Sua madre le diceva “non accontentarsi mai”: qualche consiglio hai seguito?

«Sì, non sono mai contento delle cose che faccio, anche di quelle in cui metto l’anima. Alla fine penso sempre che avrei potuto dare di più. Poi se ci sono risultati tangibili capisco che ho fatto per il meglio. Il successo dà il vero significato al lavoro che svolgi”.

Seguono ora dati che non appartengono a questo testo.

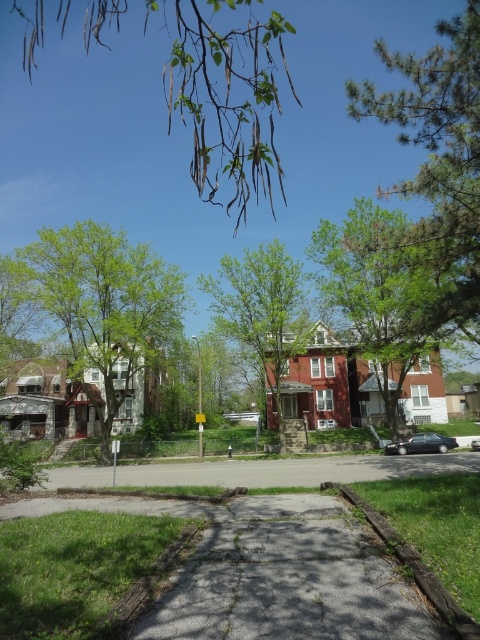
You are a delivery person with a cart that can travel up to 60 feet. You need to deliver a package from the gray concrete pavement at center to the green leafy tree at upper center. Can your cart make the trip without needing a recharge?

The distance between the gray concrete pavement at center and the green leafy tree at upper center is 61.86 feet. Since your cart can only travel up to 60 feet before needing a recharge, you will not be able to make the trip without recharging.

From the picture: You are standing at the point marked by the coordinates point (288, 579) in the scene. What object are you standing on?

You are standing on the gray concrete pavement at center, which is represented by the coordinates point (288, 579).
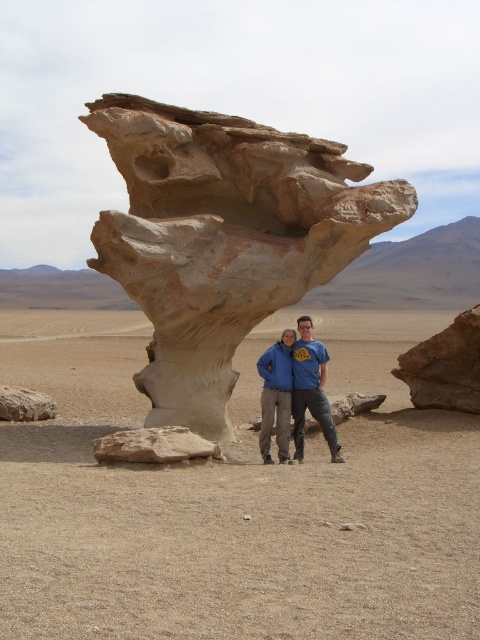
Locate an element on the screen. blue fleece jacket at center is located at coordinates (276, 396).

Can you confirm if blue fleece jacket at center is taller than smooth beige rock at lower left?

Correct, blue fleece jacket at center is much taller as smooth beige rock at lower left.

Measure the distance between point (283, 460) and camera.

They are 41.35 meters apart.

You are a GUI agent. You are given a task and a screenshot of the screen. Output one action in this format:
    pyautogui.click(x=<x>, y=<y>)
    Task: Click on the blue fleece jacket at center
    The width and height of the screenshot is (480, 640).
    Given the screenshot: What is the action you would take?
    pyautogui.click(x=276, y=396)

Does point (300, 429) lie behind point (173, 426)?

Yes, point (300, 429) is farther from viewer.

This screenshot has height=640, width=480. I want to click on blue fabric couple at center, so click(298, 387).

Is white sandstone rock formation at center further to the viewer compared to blue fabric couple at center?

Yes, white sandstone rock formation at center is further from the viewer.

Between white sandstone rock formation at center and blue fabric couple at center, which one is positioned higher?

white sandstone rock formation at center is above.

Locate an element on the screen. This screenshot has width=480, height=640. white sandstone rock formation at center is located at coordinates (223, 237).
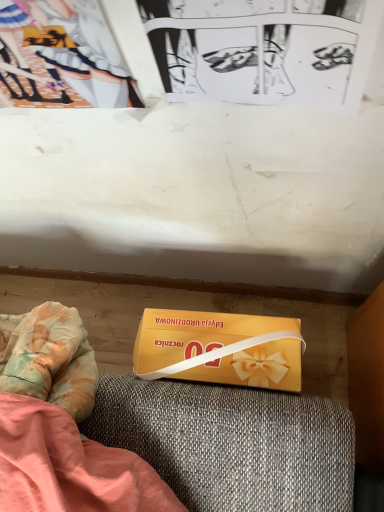
Describe the element at coordinates (61, 57) in the screenshot. I see `matte paper couple at upper left` at that location.

What are the coordinates of `matte paper couple at upper left` in the screenshot? It's located at (61, 57).

Which object is more forward, matte paper couple at upper left or black paper at upper center?

black paper at upper center.

Is matte paper couple at upper left beside black paper at upper center?

No, matte paper couple at upper left is not touching black paper at upper center.

Consider the image. Does matte paper couple at upper left have a lesser width compared to black paper at upper center?

No, matte paper couple at upper left is not thinner than black paper at upper center.

Find the location of a particular element. box beneath the black paper at upper center (from a real-world perspective) is located at coordinates (220, 348).

Is the position of black paper at upper center less distant than that of yellow matte box at lower center?

Yes, it is.

Which is in front, point (200, 94) or point (274, 333)?

The point (200, 94) is more forward.

Consider the image. Does black paper at upper center have a larger size compared to yellow matte box at lower center?

Incorrect, black paper at upper center is not larger than yellow matte box at lower center.

Who is bigger, yellow matte box at lower center or matte paper couple at upper left?

yellow matte box at lower center.

Considering the positions of points (250, 332) and (76, 22), is point (250, 332) farther from camera compared to point (76, 22)?

Yes, it is.

This screenshot has height=512, width=384. Identify the location of box located below the matte paper couple at upper left (from the image's perspective). (220, 348).

Can you tell me how much yellow matte box at lower center and matte paper couple at upper left differ in facing direction?

0.794 degrees.

Considering the positions of points (262, 379) and (199, 37), is point (262, 379) farther from camera compared to point (199, 37)?

Yes.

Identify the location of paperback book that appears above the yellow matte box at lower center (from a real-world perspective). (264, 49).

Is the surface of yellow matte box at lower center in direct contact with black paper at upper center?

There is a gap between yellow matte box at lower center and black paper at upper center.

What's the angular difference between yellow matte box at lower center and black paper at upper center's facing directions?

0.0508 degrees.

Is matte paper couple at upper left to the left of yellow matte box at lower center from the viewer's perspective?

Yes.

Would you consider matte paper couple at upper left to be distant from yellow matte box at lower center?

matte paper couple at upper left is near yellow matte box at lower center, not far away.

From the image's perspective, between matte paper couple at upper left and yellow matte box at lower center, who is located below?

yellow matte box at lower center.

Is point (25, 32) closer to viewer compared to point (211, 355)?

Yes, point (25, 32) is closer to viewer.

Is black paper at upper center in front of matte paper couple at upper left?

Yes, black paper at upper center is closer to the viewer.

From the image's perspective, is black paper at upper center located beneath matte paper couple at upper left?

Indeed, from the image's perspective, black paper at upper center is shown beneath matte paper couple at upper left.

From a real-world perspective, is black paper at upper center above or below matte paper couple at upper left?

Clearly, from a real-world perspective, black paper at upper center is above matte paper couple at upper left.

How distant is black paper at upper center from matte paper couple at upper left?

black paper at upper center and matte paper couple at upper left are 5.06 inches apart from each other.

Identify the location of paperback book below the matte paper couple at upper left (from the image's perspective). (264, 49).

In the image, there is a black paper at upper center. Identify the location of box below it (from a real-world perspective). This screenshot has height=512, width=384. (220, 348).

Looking at the image, which one is located closer to yellow matte box at lower center, black paper at upper center or matte paper couple at upper left?

black paper at upper center.

Looking at the image, which one is located closer to matte paper couple at upper left, black paper at upper center or yellow matte box at lower center?

Based on the image, black paper at upper center appears to be nearer to matte paper couple at upper left.

Based on their spatial positions, is yellow matte box at lower center or black paper at upper center further from matte paper couple at upper left?

yellow matte box at lower center is further to matte paper couple at upper left.

Based on their spatial positions, is yellow matte box at lower center or matte paper couple at upper left further from black paper at upper center?

yellow matte box at lower center is positioned further to the anchor black paper at upper center.

From the image, which object appears to be farther from yellow matte box at lower center, matte paper couple at upper left or black paper at upper center?

matte paper couple at upper left is positioned further to the anchor yellow matte box at lower center.

Considering their positions, is matte paper couple at upper left positioned further to black paper at upper center than yellow matte box at lower center?

The object further to black paper at upper center is yellow matte box at lower center.

At what (x,y) coordinates should I click in order to perform the action: click on couple between black paper at upper center and yellow matte box at lower center along the z-axis. Please return your answer as a coordinate pair (x, y). The width and height of the screenshot is (384, 512). Looking at the image, I should click on (61, 57).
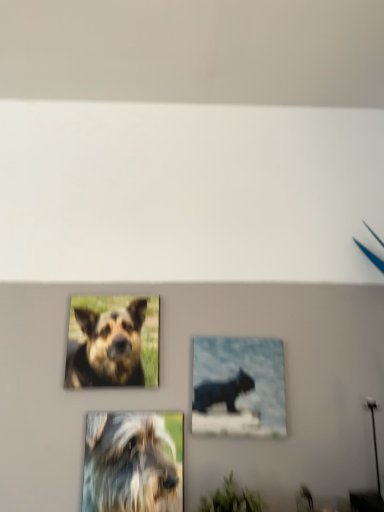
Question: Is green matte plant at lower center oriented towards matte black cat at center?

Choices:
 (A) yes
 (B) no

Answer: (B)

Question: Considering the relative sizes of green matte plant at lower center and matte black cat at center in the image provided, is green matte plant at lower center bigger than matte black cat at center?

Choices:
 (A) yes
 (B) no

Answer: (A)

Question: Can you confirm if green matte plant at lower center is thinner than matte black cat at center?

Choices:
 (A) yes
 (B) no

Answer: (B)

Question: Does green matte plant at lower center come in front of matte black cat at center?

Choices:
 (A) yes
 (B) no

Answer: (A)

Question: Could matte black cat at center be considered to be inside green matte plant at lower center?

Choices:
 (A) yes
 (B) no

Answer: (B)

Question: Considering the positions of point (241, 421) and point (173, 505), is point (241, 421) closer or farther from the camera than point (173, 505)?

Choices:
 (A) farther
 (B) closer

Answer: (A)

Question: Looking at their shapes, would you say matte black cat at center is wider or thinner than fuzzy fur dog at center, which is the second dog from top to bottom?

Choices:
 (A) thin
 (B) wide

Answer: (B)

Question: Is matte black cat at center taller or shorter than fuzzy fur dog at center, the 2th dog viewed from the back?

Choices:
 (A) tall
 (B) short

Answer: (A)

Question: In terms of size, does matte black cat at center appear bigger or smaller than fuzzy fur dog at center, which is the second dog from top to bottom?

Choices:
 (A) small
 (B) big

Answer: (B)

Question: Looking at their shapes, would you say green matte plant at lower center is wider or thinner than fuzzy fur dog at center, the first dog positioned from the front?

Choices:
 (A) wide
 (B) thin

Answer: (A)

Question: In terms of height, does green matte plant at lower center look taller or shorter compared to fuzzy fur dog at center, the first dog ordered from the bottom?

Choices:
 (A) short
 (B) tall

Answer: (A)

Question: Choose the correct answer: Is green matte plant at lower center inside fuzzy fur dog at center, the 2th dog viewed from the back, or outside it?

Choices:
 (A) outside
 (B) inside

Answer: (A)

Question: Based on their sizes in the image, would you say green matte plant at lower center is bigger or smaller than fuzzy fur dog at center, the first dog positioned from the front?

Choices:
 (A) small
 (B) big

Answer: (B)

Question: Is point (203, 360) positioned closer to the camera than point (258, 501)?

Choices:
 (A) closer
 (B) farther

Answer: (B)

Question: In terms of width, does matte black cat at center look wider or thinner when compared to green matte plant at lower center?

Choices:
 (A) thin
 (B) wide

Answer: (A)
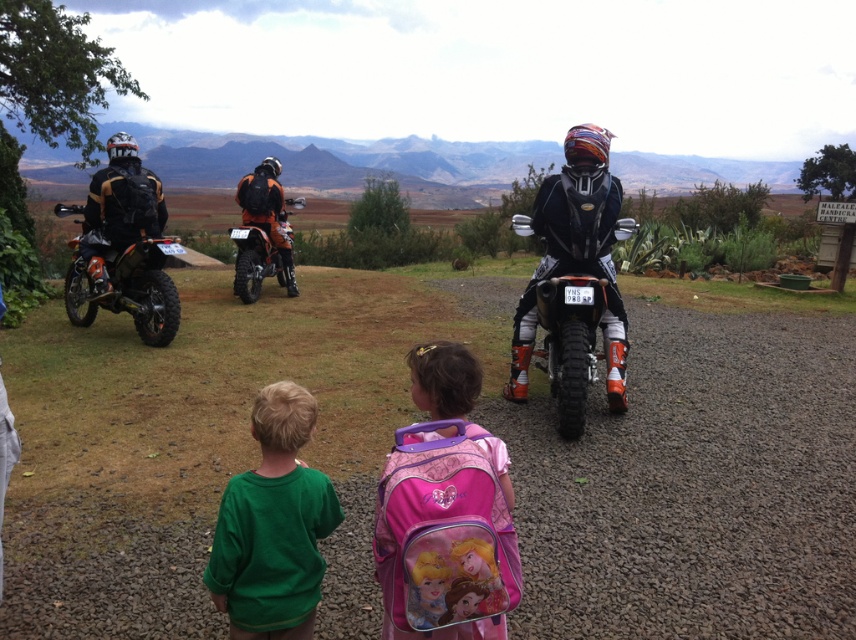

Hai una tua hit parade personale oltre la musica?

«I più grandi successi sono i miei figli: Alessandra, Valentina, Francesco, Roberto, Giulia. Poi c’è mia moglie, compagna di vita eccezionale, mamma fantastica, ora nonna. Non le piace apparire, preferisce restare un passo indietro. Ha capito il mio lavoro, cosa rappresenta per me, non era scontato.”

Il libro parla anche degli amici perduti, di “Io rinascerò, tu rinascerai” che si concentra sull’impatto drammatico della pandemia. Del vuoto incolmabile che Stefano lascia. C’è un filo che lega il passato al futuro di «Parsifal», l’opera che verrà.

«L’altra sera abbiamo finito di mixare. Lo sforzo è stato monumentale. Sono felice. Il lavoro avrà un percorso inverso: prima escono libro e album, poi arriva il film, poi si penserà alla produzione teatrale. Stefano ha scritto un libretto straordinario, rendendo la storia più moderna. Il titolo è proprio “Parsifal Opera Nuova”».